Although I also must say a very big thank you to you guys back home for calling and emailing to check on me: THANK YOU!!! :)
A funny consequence of getting sick was that my roommate and I really bonded lol and now I have met several of her other French friends-one of them actually grew up in Senegal!
But all that said things are looking up, as the weather gets better and classes are starting on Monday!! -They certainly do take there time here ;) and thank goodness.
Random aside- I met a new friend from Croatia and we are planning to take Flamenco and Belly dancing together :)
Thursday, February 11, 2010
It was a strange experience being in a trilingual environment and attempting to make out the items on the menu which were written in Japanese characters, Spanish descriptions with a few english transliterations thrown in.
As we poured over the menu in utter confusion someone figured out how to order a sort of "plato combinado" serving an appetizer, main course and soup or salad for under 9 euros :) so that decided we merely had to communicate this to our waitress who was at her wits end trying to attend far too many tables during the dinner rush.

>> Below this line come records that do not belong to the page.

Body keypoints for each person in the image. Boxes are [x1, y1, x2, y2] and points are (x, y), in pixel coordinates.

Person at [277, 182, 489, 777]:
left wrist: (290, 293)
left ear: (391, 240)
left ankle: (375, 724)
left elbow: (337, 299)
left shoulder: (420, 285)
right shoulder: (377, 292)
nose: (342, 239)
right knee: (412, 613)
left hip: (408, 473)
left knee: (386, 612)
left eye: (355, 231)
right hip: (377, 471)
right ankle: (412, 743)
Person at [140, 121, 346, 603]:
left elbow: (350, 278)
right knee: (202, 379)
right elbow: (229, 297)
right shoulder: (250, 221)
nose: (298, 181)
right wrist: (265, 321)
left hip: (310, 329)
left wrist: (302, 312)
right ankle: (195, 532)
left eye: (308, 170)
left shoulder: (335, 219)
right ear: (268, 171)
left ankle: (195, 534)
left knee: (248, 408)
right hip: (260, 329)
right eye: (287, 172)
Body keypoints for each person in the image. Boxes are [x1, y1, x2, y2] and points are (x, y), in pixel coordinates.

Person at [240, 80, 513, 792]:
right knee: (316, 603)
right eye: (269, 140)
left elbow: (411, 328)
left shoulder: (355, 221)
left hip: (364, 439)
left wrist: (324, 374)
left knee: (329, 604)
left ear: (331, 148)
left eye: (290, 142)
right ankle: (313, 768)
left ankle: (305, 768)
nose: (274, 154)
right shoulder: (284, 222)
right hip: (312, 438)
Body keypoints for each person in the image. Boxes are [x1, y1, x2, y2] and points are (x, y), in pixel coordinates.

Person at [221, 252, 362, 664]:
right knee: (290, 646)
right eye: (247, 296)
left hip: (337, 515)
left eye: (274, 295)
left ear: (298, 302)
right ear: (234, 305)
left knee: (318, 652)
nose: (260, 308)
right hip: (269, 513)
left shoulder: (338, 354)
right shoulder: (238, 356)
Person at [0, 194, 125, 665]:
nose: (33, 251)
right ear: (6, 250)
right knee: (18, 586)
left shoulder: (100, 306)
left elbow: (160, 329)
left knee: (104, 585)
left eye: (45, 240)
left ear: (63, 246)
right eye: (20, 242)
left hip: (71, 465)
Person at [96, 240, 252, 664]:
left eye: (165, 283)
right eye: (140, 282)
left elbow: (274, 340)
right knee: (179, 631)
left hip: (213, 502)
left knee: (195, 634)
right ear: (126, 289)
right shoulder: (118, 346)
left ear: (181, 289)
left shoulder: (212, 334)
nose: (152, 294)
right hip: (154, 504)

She graciously waited as we tried at times in vain to describe what we would like in japanese/spanish. My favorite was when our friend proclaimed that she would be having the Teriaki Pollo, because to my ears this was an absurd combination, however along with un poco de Sake and una sopa miso we were in good language melding company.

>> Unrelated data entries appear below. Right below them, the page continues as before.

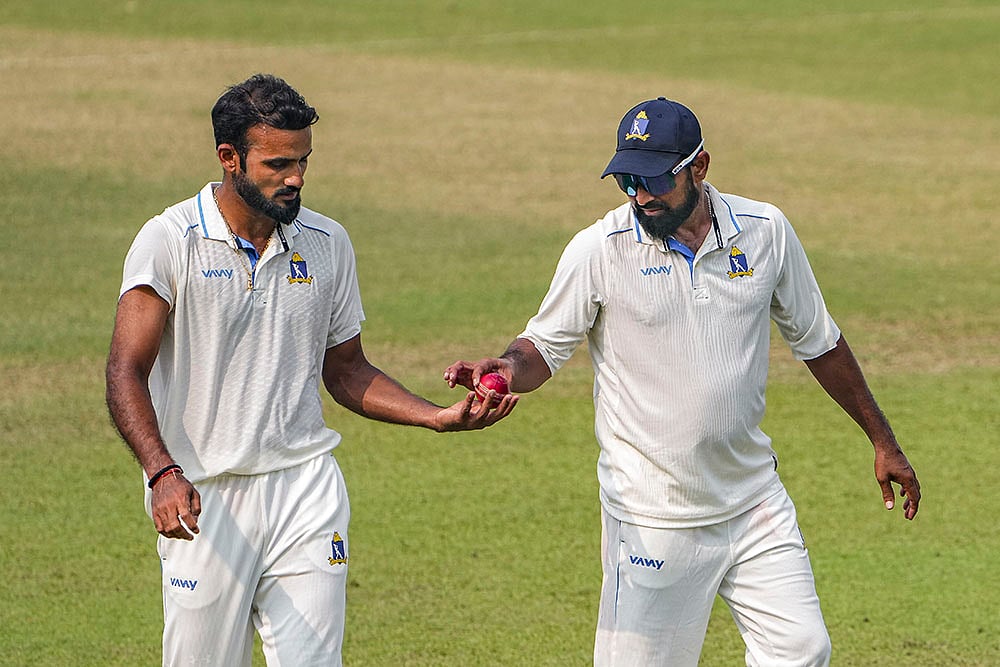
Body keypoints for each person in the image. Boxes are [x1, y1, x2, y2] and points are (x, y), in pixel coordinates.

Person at [444, 97, 920, 666]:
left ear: (700, 167)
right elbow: (541, 346)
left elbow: (819, 342)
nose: (639, 196)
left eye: (652, 180)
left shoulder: (765, 231)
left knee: (802, 650)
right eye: (626, 180)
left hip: (752, 502)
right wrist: (505, 370)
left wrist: (883, 440)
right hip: (652, 517)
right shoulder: (601, 249)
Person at [105, 73, 517, 667]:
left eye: (303, 161)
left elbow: (346, 368)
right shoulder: (170, 241)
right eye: (277, 164)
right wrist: (160, 471)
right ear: (229, 158)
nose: (295, 177)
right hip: (204, 497)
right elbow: (126, 370)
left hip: (306, 490)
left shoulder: (327, 242)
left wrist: (435, 417)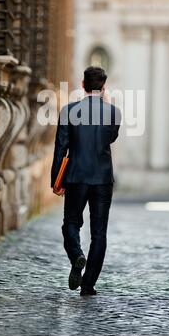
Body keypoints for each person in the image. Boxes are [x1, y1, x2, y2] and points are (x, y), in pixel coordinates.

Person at [51, 66, 121, 296]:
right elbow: (110, 138)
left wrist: (56, 181)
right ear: (103, 87)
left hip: (76, 177)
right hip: (102, 179)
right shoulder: (114, 113)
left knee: (70, 223)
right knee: (99, 232)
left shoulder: (68, 111)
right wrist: (107, 103)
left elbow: (61, 147)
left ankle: (77, 256)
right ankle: (88, 284)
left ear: (82, 85)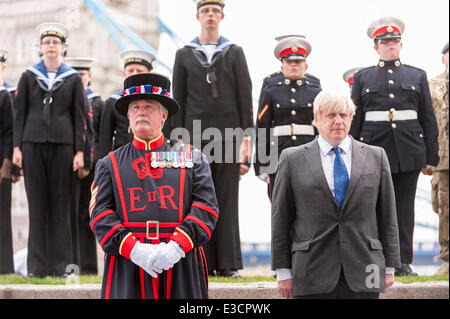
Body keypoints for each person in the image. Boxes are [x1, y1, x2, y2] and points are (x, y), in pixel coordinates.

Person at [90, 73, 218, 299]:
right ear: (128, 116)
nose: (141, 112)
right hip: (128, 262)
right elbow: (99, 215)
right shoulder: (108, 164)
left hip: (181, 261)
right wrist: (134, 249)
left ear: (164, 115)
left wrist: (176, 246)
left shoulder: (193, 157)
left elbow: (206, 208)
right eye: (135, 107)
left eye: (149, 106)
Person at [272, 91, 401, 299]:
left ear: (351, 118)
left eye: (344, 115)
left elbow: (388, 215)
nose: (339, 121)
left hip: (365, 269)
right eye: (331, 115)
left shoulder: (376, 156)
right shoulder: (291, 159)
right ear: (316, 119)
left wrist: (390, 266)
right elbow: (280, 219)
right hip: (311, 270)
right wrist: (283, 272)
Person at [349, 17, 439, 276]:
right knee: (374, 207)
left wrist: (431, 157)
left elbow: (427, 118)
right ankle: (377, 261)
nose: (390, 45)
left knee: (404, 207)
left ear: (400, 45)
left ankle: (402, 262)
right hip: (373, 151)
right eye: (385, 42)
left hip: (410, 152)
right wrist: (351, 153)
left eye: (394, 41)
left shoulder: (417, 75)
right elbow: (355, 119)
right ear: (375, 47)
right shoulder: (363, 77)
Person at [171, 0, 253, 277]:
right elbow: (177, 101)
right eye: (205, 11)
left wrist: (247, 144)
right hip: (193, 139)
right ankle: (200, 262)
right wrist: (178, 142)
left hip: (229, 137)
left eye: (215, 11)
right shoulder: (184, 54)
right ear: (197, 16)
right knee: (196, 200)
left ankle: (228, 265)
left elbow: (245, 101)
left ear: (222, 15)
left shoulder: (234, 52)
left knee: (227, 201)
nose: (210, 15)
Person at [13, 22, 86, 277]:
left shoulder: (74, 79)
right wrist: (16, 147)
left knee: (60, 207)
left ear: (63, 48)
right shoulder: (28, 76)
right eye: (47, 43)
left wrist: (79, 151)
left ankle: (61, 267)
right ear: (40, 48)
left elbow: (80, 118)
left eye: (56, 43)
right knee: (37, 207)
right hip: (32, 145)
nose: (51, 46)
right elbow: (19, 115)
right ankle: (36, 267)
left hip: (63, 147)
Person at [254, 36, 321, 200]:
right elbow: (263, 127)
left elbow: (321, 127)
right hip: (278, 154)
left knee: (309, 205)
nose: (293, 65)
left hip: (308, 152)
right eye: (288, 61)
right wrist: (263, 164)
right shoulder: (271, 91)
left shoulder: (315, 90)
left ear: (306, 65)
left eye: (298, 62)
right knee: (280, 206)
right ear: (282, 66)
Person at [66, 57, 102, 275]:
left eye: (83, 75)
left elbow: (98, 136)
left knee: (89, 218)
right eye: (76, 75)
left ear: (89, 77)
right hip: (69, 166)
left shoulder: (98, 103)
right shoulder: (66, 101)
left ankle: (89, 268)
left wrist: (90, 163)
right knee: (69, 216)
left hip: (91, 168)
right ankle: (72, 266)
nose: (80, 79)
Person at [97, 49, 155, 159]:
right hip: (121, 158)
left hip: (151, 158)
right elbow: (105, 140)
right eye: (130, 70)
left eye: (139, 71)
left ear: (149, 74)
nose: (134, 74)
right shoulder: (113, 102)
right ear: (124, 73)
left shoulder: (158, 102)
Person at [423, 42, 449, 276]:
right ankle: (447, 259)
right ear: (443, 58)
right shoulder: (431, 86)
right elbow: (425, 123)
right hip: (443, 159)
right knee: (445, 210)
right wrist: (425, 157)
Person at [0, 49, 15, 274]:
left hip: (0, 165)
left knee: (2, 217)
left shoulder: (5, 96)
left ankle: (3, 267)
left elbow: (9, 133)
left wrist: (6, 164)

The meal turned out wonderfully and we rather liked taking advantage of the Spanish custom of longer meals and much conversation. Although I must say at the end once we were all full conversation lulled as everyone dreamt of being tucked into their beds. :)
Monday, February 8, 2010
I have no clue how people here do not constantly break ankles and stumble over the less than flat stonewalls. For me each time I go out is an adventure, because along with figuring out my way I have to keep one eye on the pavement, or rather the lack there of to make sure that I make it to my destination in one piece.
But after almost a month here I have become accostomed to the area where I live and I don't mind the walking as much (this could also have to do with the fact that I am loosing my way much less often) and infact I rather like the walk to school and to the cafe.

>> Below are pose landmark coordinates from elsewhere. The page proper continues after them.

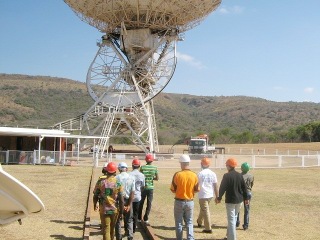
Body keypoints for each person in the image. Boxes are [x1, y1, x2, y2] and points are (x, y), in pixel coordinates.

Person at [216, 158, 249, 240]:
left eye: (226, 165)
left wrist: (219, 198)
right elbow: (244, 188)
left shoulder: (226, 176)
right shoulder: (240, 175)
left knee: (231, 220)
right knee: (233, 218)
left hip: (230, 201)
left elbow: (222, 188)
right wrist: (246, 199)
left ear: (229, 166)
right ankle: (228, 235)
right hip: (239, 201)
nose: (226, 166)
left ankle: (232, 238)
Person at [170, 154, 199, 240]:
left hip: (179, 201)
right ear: (188, 163)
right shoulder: (194, 175)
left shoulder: (177, 174)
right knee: (189, 221)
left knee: (179, 222)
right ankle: (190, 238)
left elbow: (172, 189)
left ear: (181, 163)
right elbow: (197, 189)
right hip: (190, 201)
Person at [93, 162, 124, 240]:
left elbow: (95, 195)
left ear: (106, 171)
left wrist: (95, 204)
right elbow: (121, 199)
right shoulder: (118, 183)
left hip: (104, 209)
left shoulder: (101, 181)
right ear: (115, 171)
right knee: (112, 229)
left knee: (106, 229)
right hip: (114, 210)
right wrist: (121, 212)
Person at [196, 157, 219, 234]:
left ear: (202, 164)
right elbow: (215, 185)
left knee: (205, 210)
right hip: (210, 195)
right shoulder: (213, 173)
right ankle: (199, 221)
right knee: (204, 209)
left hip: (203, 195)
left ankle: (208, 228)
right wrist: (217, 196)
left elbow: (196, 184)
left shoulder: (200, 173)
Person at [115, 162, 135, 240]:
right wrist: (129, 205)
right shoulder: (131, 177)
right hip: (128, 200)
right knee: (129, 219)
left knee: (118, 220)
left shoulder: (116, 178)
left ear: (119, 169)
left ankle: (119, 237)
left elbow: (116, 192)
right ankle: (130, 236)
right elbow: (132, 192)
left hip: (119, 201)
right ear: (126, 169)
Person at [138, 153, 159, 225]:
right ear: (152, 160)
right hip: (150, 188)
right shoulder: (155, 168)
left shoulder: (142, 167)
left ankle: (138, 218)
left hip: (143, 187)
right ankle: (146, 218)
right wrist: (152, 178)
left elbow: (140, 177)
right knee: (149, 203)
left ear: (146, 160)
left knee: (141, 202)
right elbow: (157, 178)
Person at [236, 162, 254, 230]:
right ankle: (246, 225)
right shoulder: (251, 176)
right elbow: (251, 185)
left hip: (240, 193)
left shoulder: (239, 175)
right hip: (248, 194)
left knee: (237, 208)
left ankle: (237, 222)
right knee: (247, 209)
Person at [129, 157, 145, 233]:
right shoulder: (142, 175)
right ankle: (134, 229)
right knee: (135, 213)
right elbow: (143, 186)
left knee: (129, 214)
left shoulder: (129, 175)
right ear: (139, 166)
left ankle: (128, 229)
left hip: (129, 197)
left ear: (132, 166)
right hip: (137, 197)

It was pretty amazing that they were able to fit a toilet, a sink and a "shower” inside such a small area. However, I have come to find out that it is just so Spanish to use the small space available and squeeze in all the necessities. :)
There is a bar that we often go to in the afternoons and one day I needed to use the aseos, but the place is pretty tiny as it is so I figured they probably didn’t have a restroom. But I asked anyway and the owner pointed me toward what I had thought was a coat closet. To my surprise I opened the door and stared in confusion as I saw that somehow by a feat of plumbing worthy of recognition that there was a toilet with a pull flush as well as a sink and mirror in a space that would have been more appropriate to store winter furs. But as stunned as I was, nature was calling so I hopped inside did my business and found that the closet bathroom was in fact a marvelous invention.
Needless to say that after such compact restrooms the fact of having a full sized tub and mirror in my new room was a joy, and although I share with 3 girls it is big enough to accommodate all of us.
Wednesday, February 3, 2010
Yesterday after class we went looking for a place to grab a cup of cafe or tea.
We stumbled upon a traditional arab tetería and decided to try it out.
The atmosphere was quite tranquilo and there were small groupings of carpets and small chairs, and little nooks setup with lamps and cushions to sit on while you tried some wonderfully spiced tea and arabic sweets.
None of the girls had ever tasted baklava before so I asked the server "andaka baklawa" (do you have baklava?) and he responded in araby!! "Na'am"
I was so escited to be able to practice my arabic and so I asked where he was from...etc. I ended ur ordering and paying using arabic as well and as we left I thanked him "shookran" and said "Ma'selema!"
It was so cool that such a diverse little group: american, cuban, mexican, guatemalan, lebanese, and honduran could all go into this tiny tea house and share a new cultural experience together.
It was great and I definitely plan on going back very soon.